(Bounding box prediction data)
▬▬▬▬▬▬

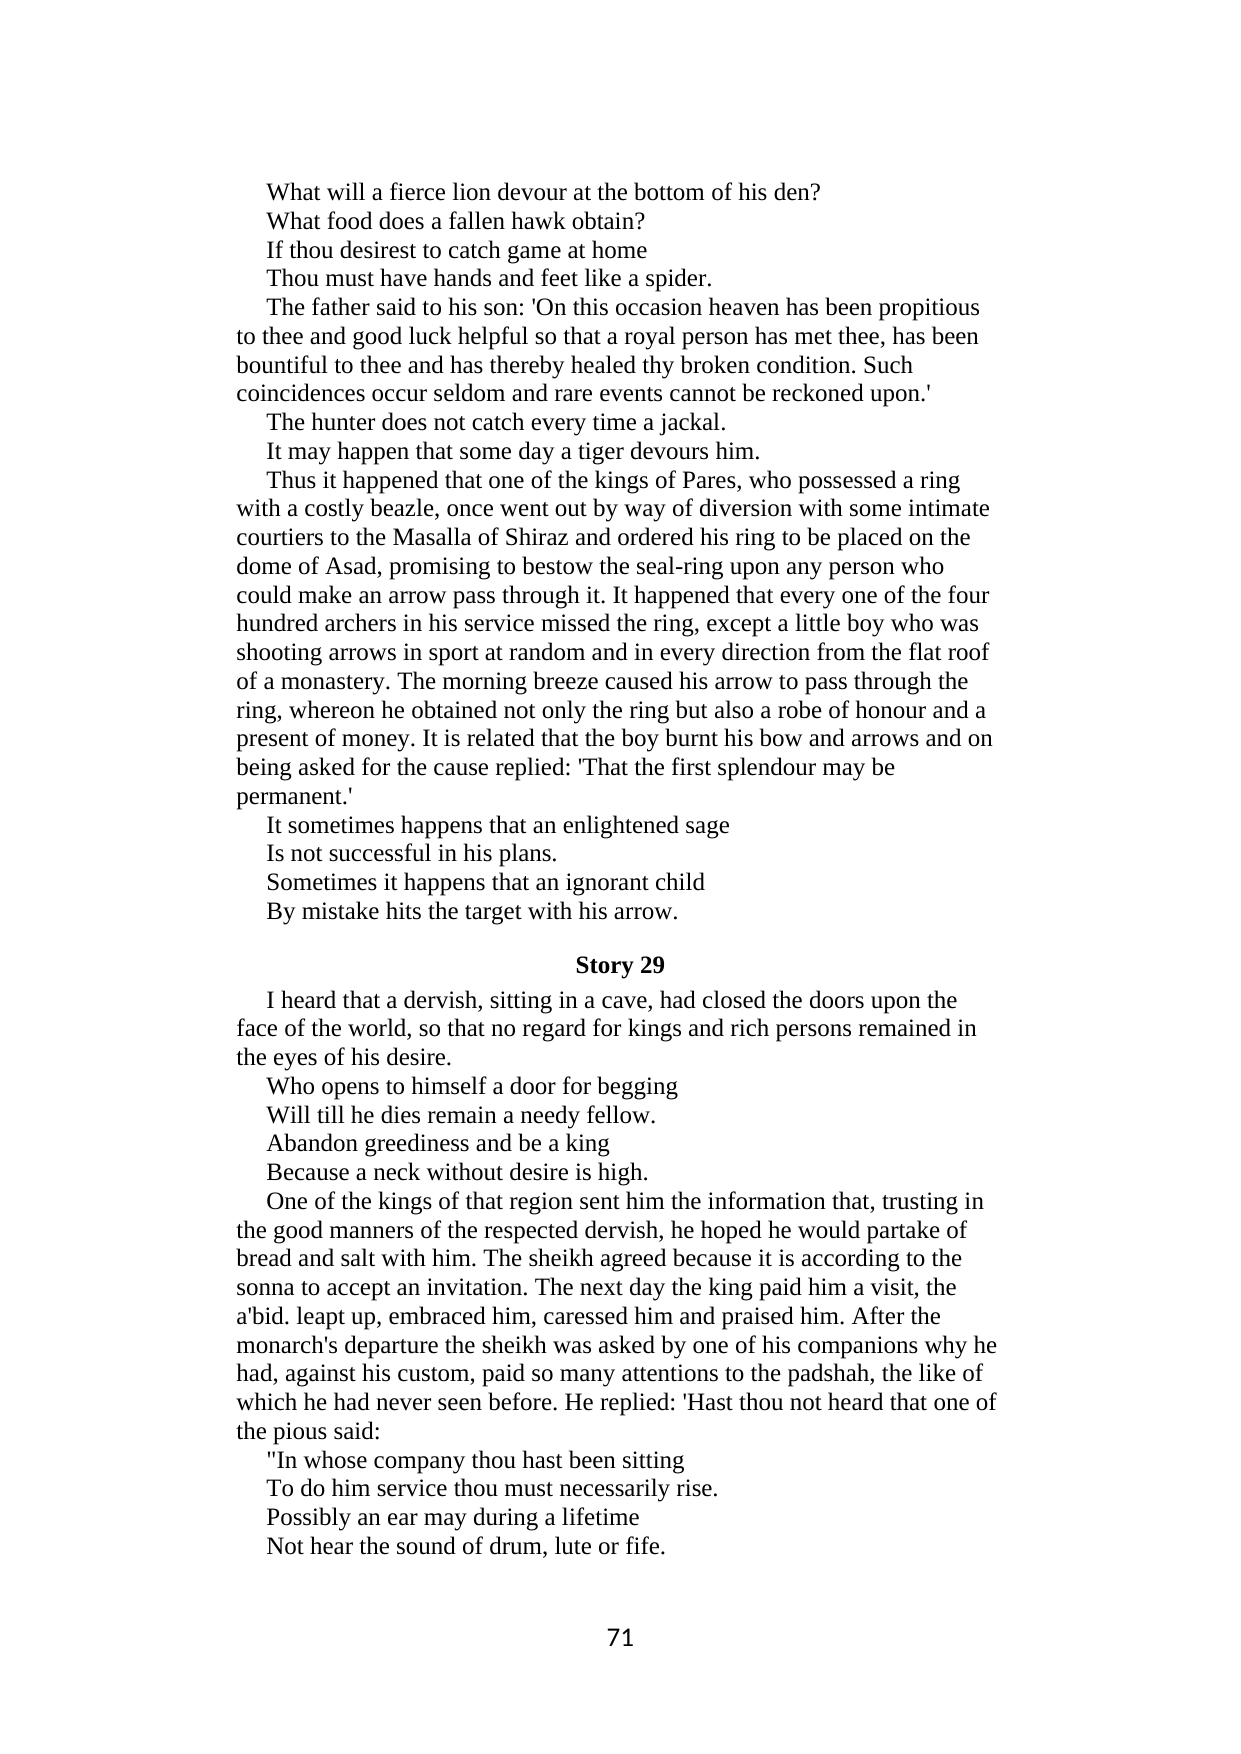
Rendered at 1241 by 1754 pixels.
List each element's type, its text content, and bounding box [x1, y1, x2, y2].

text Because a neck without desire is high. [236, 1157, 1004, 1186]
text Thus it happened that one of the kings of Pares, who possessed a ring with a costly beazle, once went out by way of diversion with some intimate courtiers to the Masalla of Shiraz and ordered his ring to be placed on the dome of Asad, promising to bestow the seal-ring upon any person who could make an arrow pass through it. It happened that every one of the four hundred archers in his service missed the ring, except a little boy who was shooting arrows in sport at random and in every direction from the flat roof of a monastery. The morning breeze caused his arrow to pass through the ring, whereon he obtained not only the ring but also a robe of honour and a present of money. It is related that the boy burnt his bow and arrows and on being asked for the cause replied: 'That the first splendour may be permanent.' [236, 465, 1004, 810]
text Who opens to himself a door for begging [236, 1071, 1004, 1100]
text One of the kings of that region sent him the information that, trusting in the good manners of the respected dervish, he hoped he would partake of bread and salt with him. The sheikh agreed because it is according to the sonna to accept an invitation. The next day the king paid him a visit, the a'bid. leapt up, embraced him, caressed him and praised him. After the monarch's departure the sheikh was asked by one of his companions why he had, against his custom, paid so many attentions to the padshah, the like of which he had never seen before. He replied: 'Hast thou not heard that one of the pious said: [236, 1186, 1004, 1445]
text Abandon greediness and be a king [236, 1128, 1004, 1157]
text What will a fierce lion devour at the bottom of his den? [236, 177, 1004, 206]
text Possibly an ear may during a lifetime [236, 1502, 1004, 1531]
text The father said to his son: 'On this occasion heaven has been propitious to thee and good luck helpful so that a royal person has met thee, has been bountiful to thee and has thereby healed thy broken condition. Such coincidences occur seldom and rare events cannot be reckoned upon.' [236, 292, 1004, 407]
text What food does a fallen hawk obtain? [236, 206, 1004, 235]
text I heard that a dervish, sitting in a cave, had closed the doors upon the face of the world, so that no regard for kings and rich persons remained in the eyes of his desire. [236, 985, 1004, 1071]
text The hunter does not catch every time a jackal. [236, 407, 1004, 436]
text Will till he dies remain a needy fellow. [236, 1100, 1004, 1128]
text Sometimes it happens that an ignorant child [236, 867, 1004, 896]
text To do him service thou must necessarily rise. [236, 1473, 1004, 1502]
text It sometimes happens that an enlightened sage [236, 810, 1004, 838]
text By mistake hits the target with his arrow. [236, 896, 1004, 925]
text Not hear the sound of drum, lute or fife. [236, 1531, 1004, 1560]
text It may happen that some day a tiger devours him. [236, 436, 1004, 465]
text "In whose company thou hast been sitting [236, 1445, 1004, 1473]
text Is not successful in his plans. [236, 838, 1004, 867]
subtitle Story 29 [236, 950, 1004, 978]
text Thou must have hands and feet like a spider. [236, 263, 1004, 292]
text If thou desirest to catch game at home [236, 235, 1004, 263]
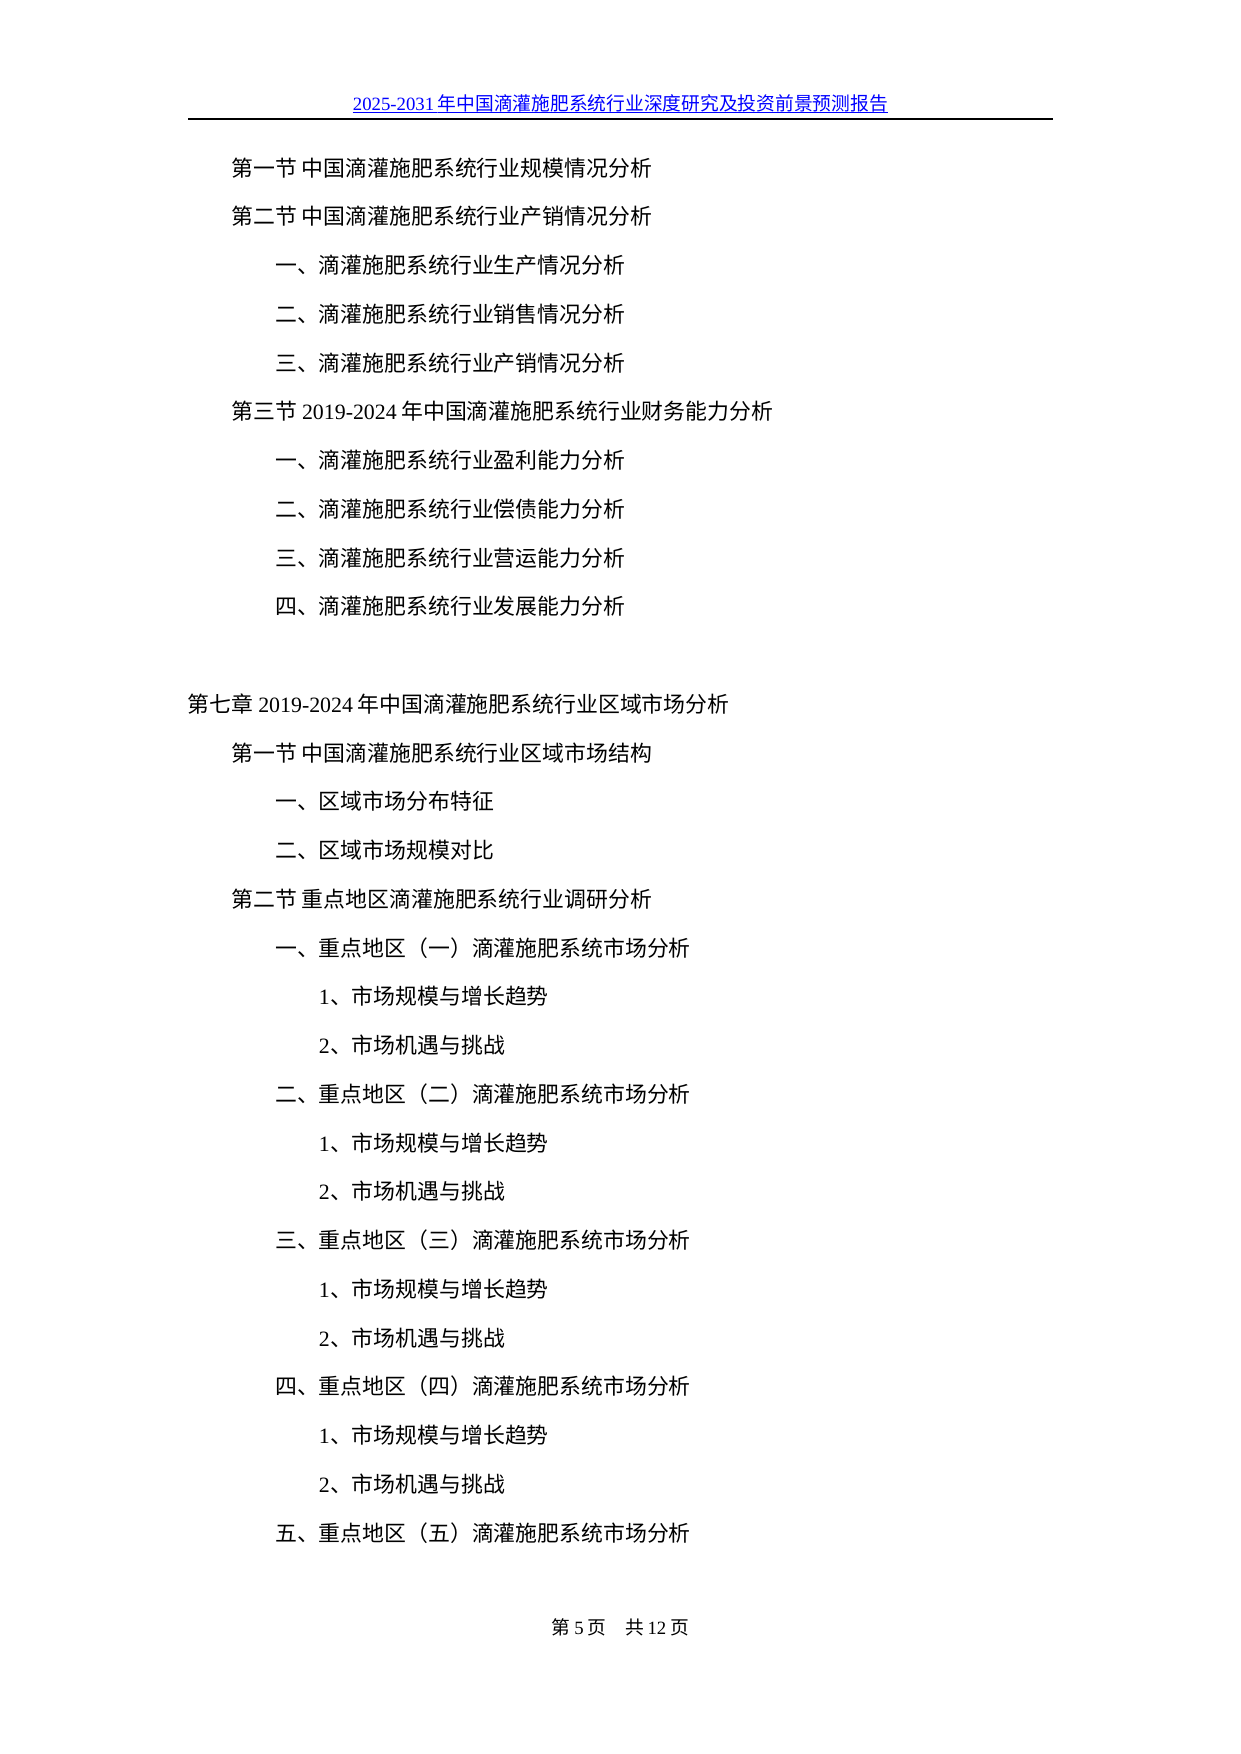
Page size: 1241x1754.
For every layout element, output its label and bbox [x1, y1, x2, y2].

text [187, 150, 1053, 1548]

▬▬▬▬▬▬

ASSIGNED TASK:
Reply with an exact copy of the lines running from the one containing "Page size: 1241x1754." through the end of the entries above, both ends included.

SOLVED EXERCISE:
Page size: 1241x1754.
For every layout element, output its label and bbox [x1, y1, x2, y2].

text [187, 150, 1053, 1548]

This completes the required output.